I've failed to mention that Brendan showed up this weekend with one of his best friends, Adam. Adam was a great help to me Saturday since we worked at the same table and he covered for me when I needed a break. Brendan, of course, was also a great help and was working the "Cuvee" table. Since we were so busy, I didn't have a chance to find out what he thought of his pouring session. Brendan reported for work the previous day - Friday - and worked until 7:00 in the evening drawing off two cases of wine per barrel of the six wines we were serving for the weekend, twelve cases in all. Since the 1200 people who came through here on Saturday consumed over 3/4 of that, Adam and Brendan had to come back Sunday morning to draw off another case of each wine, six cases in all, to insure we had enough wine to get us through the entire day on Sunday. Most of the time Brendan accomplishes a great deal of work, with an enthusiasm that can never be matched. But I have to temper the fact that with that enthusiasm, he does like to communicate with whomever is near and also digresses by making many trips to the music system changing various discs. As I've mentioned before, he's almost like the son I've never had.

March 12, 1999

Pat and I do almost all our buying of consumer goods with credit cards. As a matter of fact, all my excursions to Costco are credit card transactions. Many of the customers who come through the winery are unprepared to purchase our wine with cash or personal check. Sometimes this involves a trip back to their car for a checkbook or a promise to purchase the wine by sending a check when they return to their residence. Also, a great deal of our wine distribution requires a shipment to another state. The cost of the shipment is usually processed with a credit card number through our shipper. Since we are contemplating bypassing our shipper, who is a middleman, and thus trying to save our customers some money, we are also considering the establishment of a credit card processing service. This would include the convenience of using a credit card at the winery and probably the use of a credit card over our Internet site. It appears that taking into consideration the expense of the equipment plus the transaction fees involved, the cost to us will amount to 30 to 50 cents a bottle. Pat and I have talked about this and feel that the best way to assume the additional costs would be to raise the price of our wine by 50 cents a bottle, but also give a 5 percent discount to anyone who would be willing to continue to pay with personal checks. Therefore, as an example, even though I have promised to sell our 1999 wines for $11.50 a bottle (except for the Aca Modot at $16), we would have to charge $12 but then could give a 5% discount, which would result in a price of $11.40 a bottle if paid by check. Does anyone have any feedback on this proposal?

March 13, 1999
(by Pat Coffaro)

A number of people who stopped by for last weekend's Barrel Tasting commented on how much they liked the Garlic Potato Soup and asked for a recipe.

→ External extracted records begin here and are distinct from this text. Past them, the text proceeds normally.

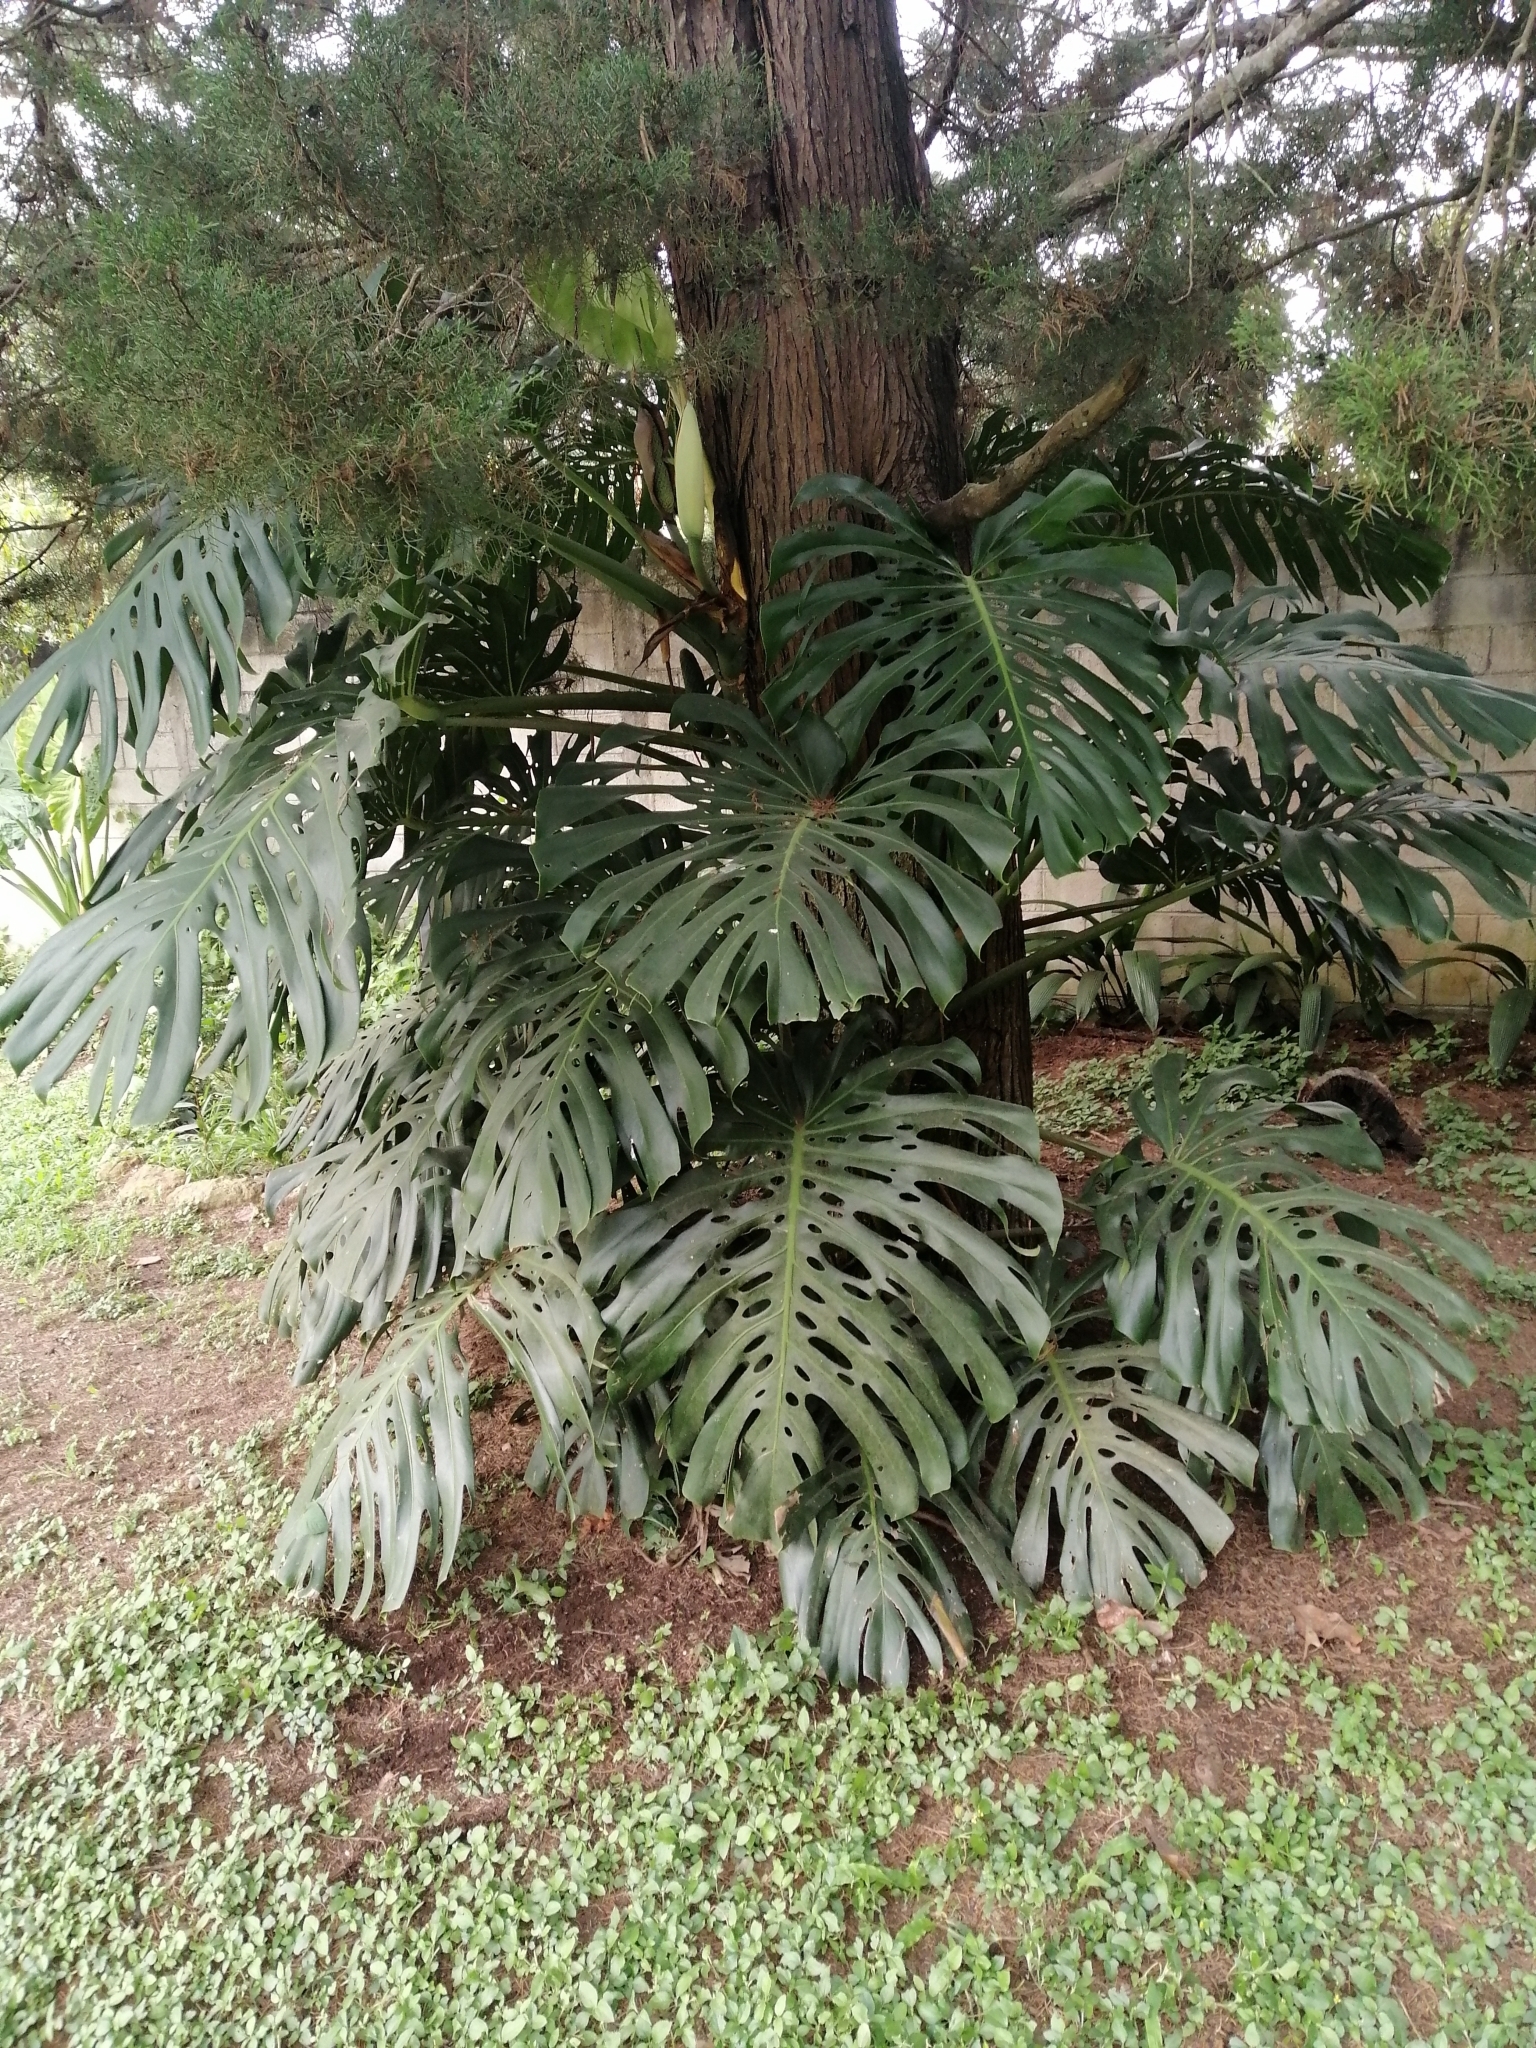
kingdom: Plantae
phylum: Tracheophyta
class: Liliopsida
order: Alismatales
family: Araceae
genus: Monstera
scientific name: Monstera deliciosa
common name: Cut-leaf-philodendron
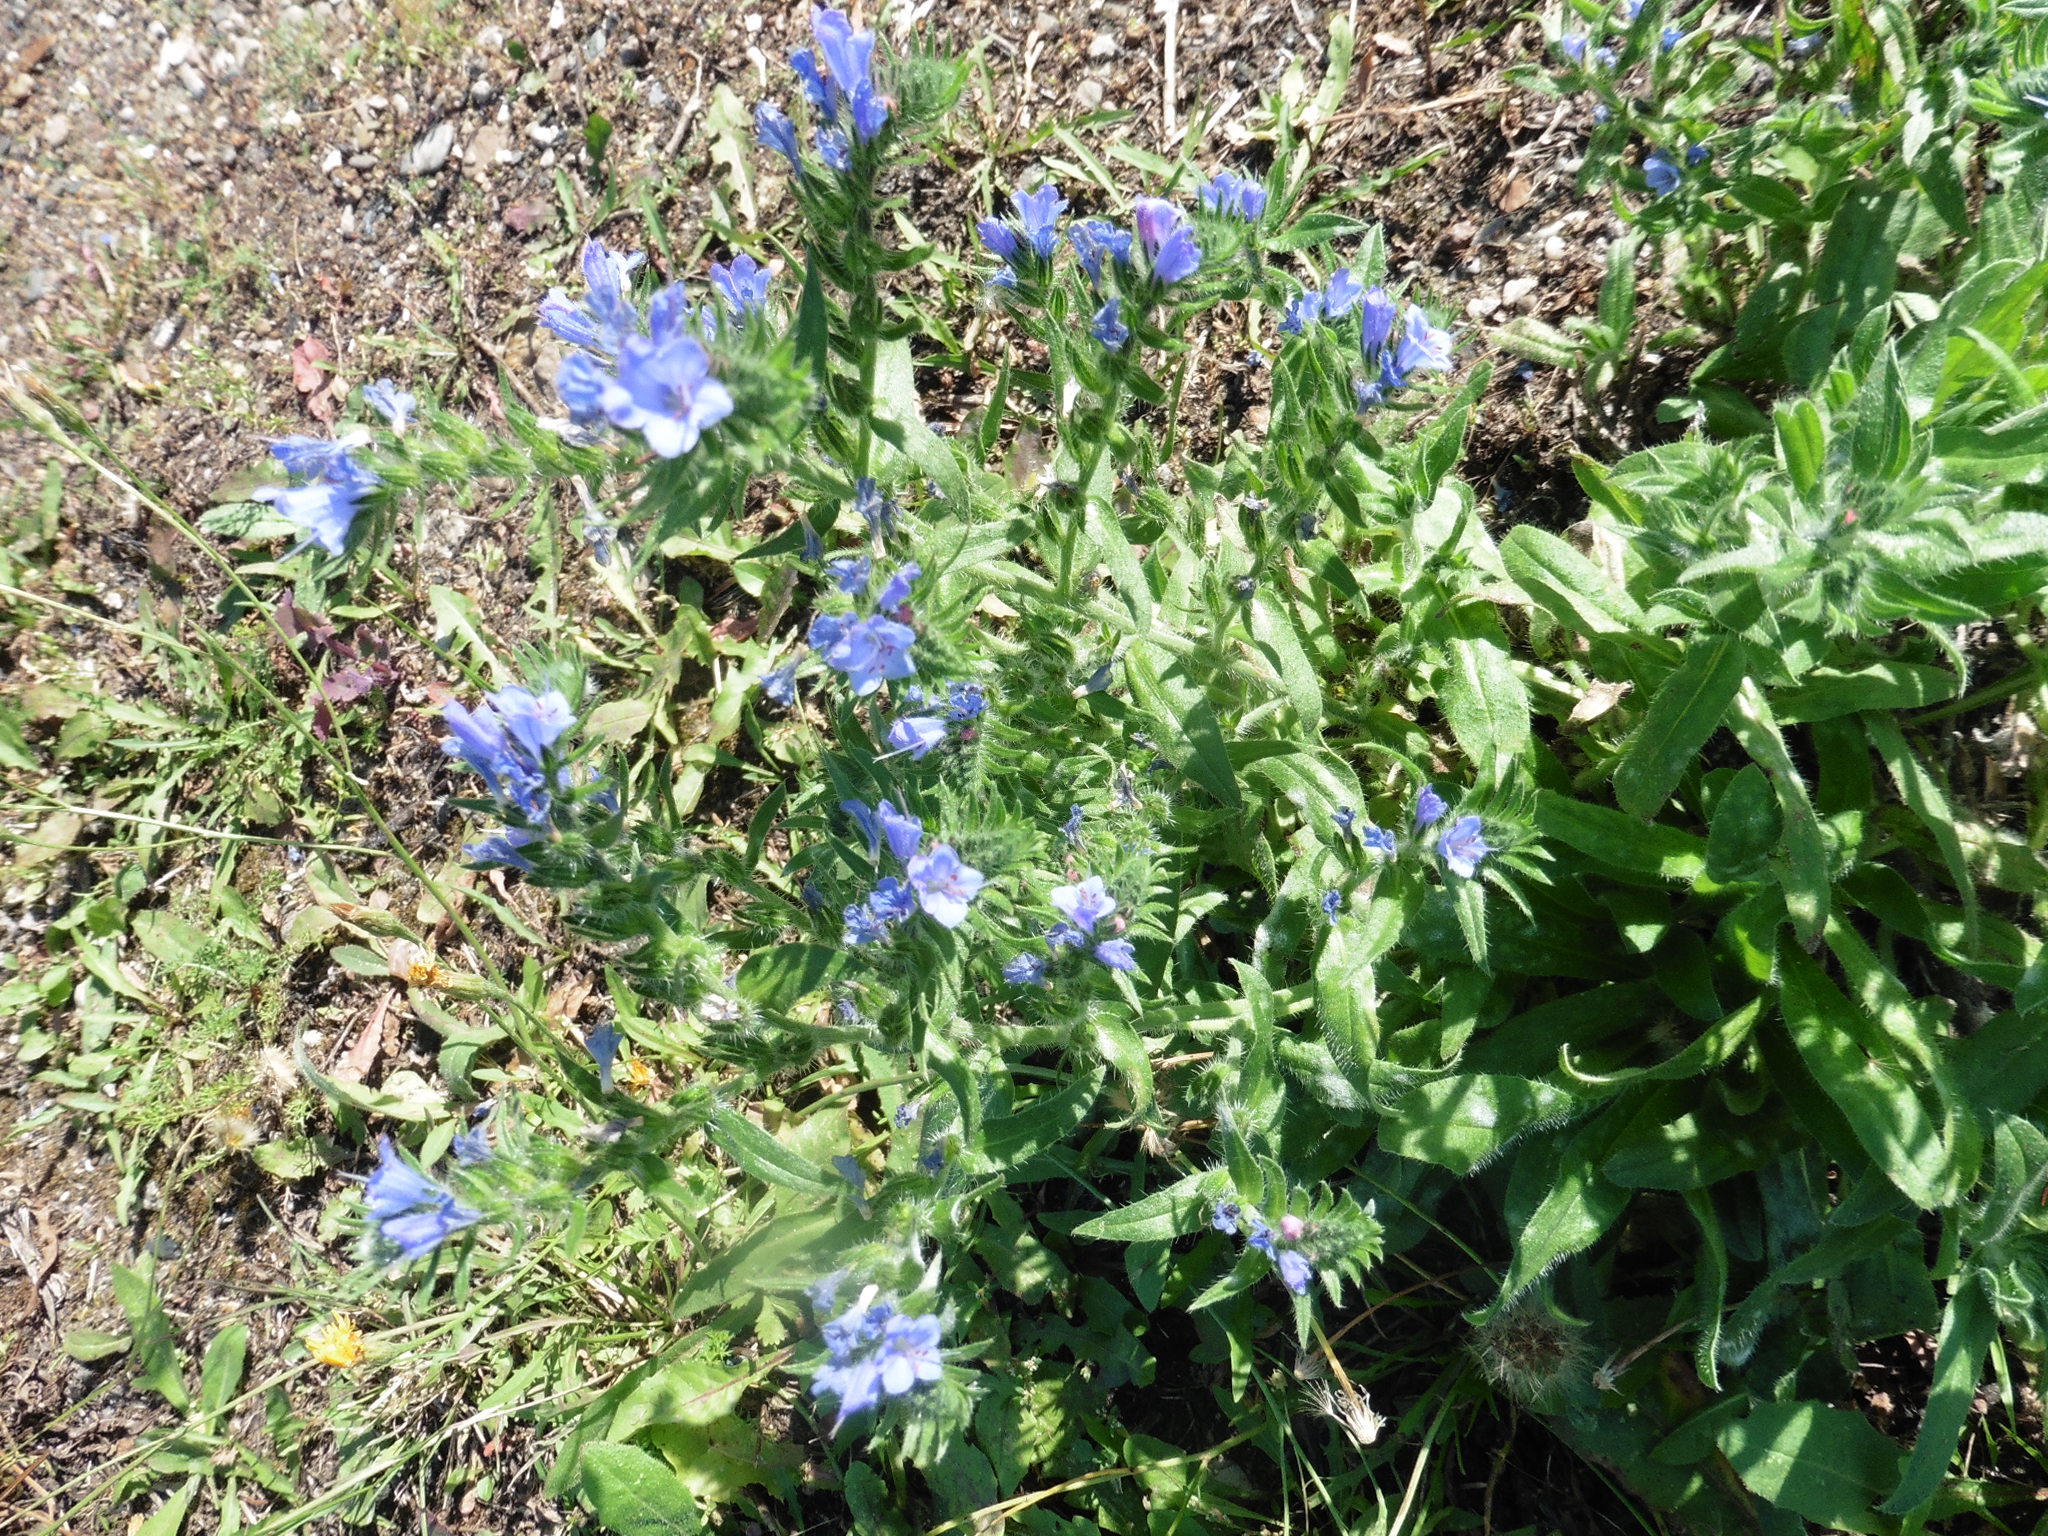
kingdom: Plantae
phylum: Tracheophyta
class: Magnoliopsida
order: Boraginales
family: Boraginaceae
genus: Echium
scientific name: Echium vulgare
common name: Common viper's bugloss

I promised to put one up on our web site, so here goes. Keep in mind that we knd of just threw this together and the cutting and chopping was the most difficult thing about this recipe -- and of course unless you're cooking for 1000 people, you'll have to downsize it a bit --.

100 lbs. of potatoes, about 1-inch cubes
5 lbs. of carrots, chopped
30-40 onions, chopped
1 giant-sized container of Christopher Farms peeled garlic, finely chopped
24 huge cans Swanson's Chicken Broth
pepper, hot sauce, and/or other seasonings to taste

Put everything in a big stock pot and cook until the potatoes just begin to get kinda mushy. Turn off the heat and serve with 45 loaves of french bread!

Next year, we'll try to get a family-size recipe together to hand out that weekend, but as you can see it's a very basic potato soup recipe that can be modified or supplemented by any creative cook. And as many of you know, Dave is the actual cook in our household, so I just found the recipe and orchestrated the preparation. He actually did the final seasoning and cooking -- with the help of vineyard manager/barbecue man Steve Ryan and our good friend and now soup kitchen expert, Arlene Piacente. Thanks to all, we found that "too many cooks do *not* spoil the soup."